-- Exercise brief --
Within the material below, find each line bearing the word "украшения" and present it.

-- Data for the task --
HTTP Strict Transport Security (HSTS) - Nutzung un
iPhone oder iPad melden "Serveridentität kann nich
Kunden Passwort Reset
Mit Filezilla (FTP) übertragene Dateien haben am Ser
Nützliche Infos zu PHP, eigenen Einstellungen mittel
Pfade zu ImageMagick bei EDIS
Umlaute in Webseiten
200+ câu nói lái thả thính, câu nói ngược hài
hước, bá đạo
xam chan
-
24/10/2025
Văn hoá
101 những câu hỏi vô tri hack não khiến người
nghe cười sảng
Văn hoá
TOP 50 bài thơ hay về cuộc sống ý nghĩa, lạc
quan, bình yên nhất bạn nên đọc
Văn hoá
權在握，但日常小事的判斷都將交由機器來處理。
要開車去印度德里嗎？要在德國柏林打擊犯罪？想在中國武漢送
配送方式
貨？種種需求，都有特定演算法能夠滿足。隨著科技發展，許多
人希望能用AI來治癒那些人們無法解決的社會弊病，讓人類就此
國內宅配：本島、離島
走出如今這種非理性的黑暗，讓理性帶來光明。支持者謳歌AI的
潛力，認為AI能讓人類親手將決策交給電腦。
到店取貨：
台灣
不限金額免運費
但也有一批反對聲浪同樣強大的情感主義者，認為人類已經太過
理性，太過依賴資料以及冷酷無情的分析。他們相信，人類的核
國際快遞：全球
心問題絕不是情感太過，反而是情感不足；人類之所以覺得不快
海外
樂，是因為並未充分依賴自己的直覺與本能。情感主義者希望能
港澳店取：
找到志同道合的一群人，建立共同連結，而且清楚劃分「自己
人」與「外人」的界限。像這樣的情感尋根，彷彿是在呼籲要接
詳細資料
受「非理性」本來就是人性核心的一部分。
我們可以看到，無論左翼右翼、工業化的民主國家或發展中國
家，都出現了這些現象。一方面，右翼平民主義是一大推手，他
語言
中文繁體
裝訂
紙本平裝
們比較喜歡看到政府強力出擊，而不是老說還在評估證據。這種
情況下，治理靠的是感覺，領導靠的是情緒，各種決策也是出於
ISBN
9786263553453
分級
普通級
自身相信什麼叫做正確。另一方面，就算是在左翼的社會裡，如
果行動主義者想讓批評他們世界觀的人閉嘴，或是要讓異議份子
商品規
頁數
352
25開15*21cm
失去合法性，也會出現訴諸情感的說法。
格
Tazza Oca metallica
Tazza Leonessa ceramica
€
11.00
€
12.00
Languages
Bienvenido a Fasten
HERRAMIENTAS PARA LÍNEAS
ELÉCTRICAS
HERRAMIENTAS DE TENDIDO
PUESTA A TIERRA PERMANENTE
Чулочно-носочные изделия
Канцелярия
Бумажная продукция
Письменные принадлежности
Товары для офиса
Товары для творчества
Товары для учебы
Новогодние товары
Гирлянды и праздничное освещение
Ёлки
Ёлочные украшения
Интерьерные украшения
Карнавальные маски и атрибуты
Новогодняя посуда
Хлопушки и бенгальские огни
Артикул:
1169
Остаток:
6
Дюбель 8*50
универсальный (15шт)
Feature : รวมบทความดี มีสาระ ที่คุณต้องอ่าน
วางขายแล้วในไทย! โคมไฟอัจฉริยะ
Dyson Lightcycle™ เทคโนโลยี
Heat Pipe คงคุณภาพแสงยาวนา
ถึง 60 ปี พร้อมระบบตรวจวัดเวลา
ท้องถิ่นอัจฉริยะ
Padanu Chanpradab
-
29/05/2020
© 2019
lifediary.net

-- Response --
Ёлочные украшения
Интерьерные украшения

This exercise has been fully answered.